◆ Task inputs ◆

+ + + + +

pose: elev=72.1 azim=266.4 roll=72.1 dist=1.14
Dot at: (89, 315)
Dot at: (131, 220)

+ + + + +

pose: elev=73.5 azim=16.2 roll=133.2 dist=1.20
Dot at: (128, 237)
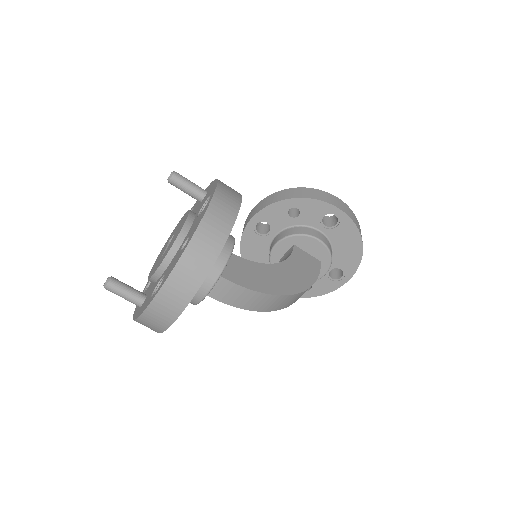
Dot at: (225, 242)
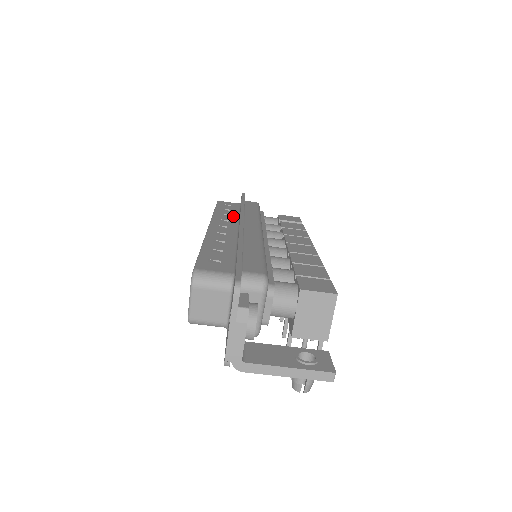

+ + + + +

◆ Task brief ◆
Please write out the rows starting with the line containing "pose: elev=73.5 azim=16.2" and going on through the line containing "Dot at: (225, 242)", with both of those lines included. Leave the pictures out of your answer.

◆ Exercise solution ◆
pose: elev=73.5 azim=16.2 roll=133.2 dist=1.20
Dot at: (128, 237)
Dot at: (225, 242)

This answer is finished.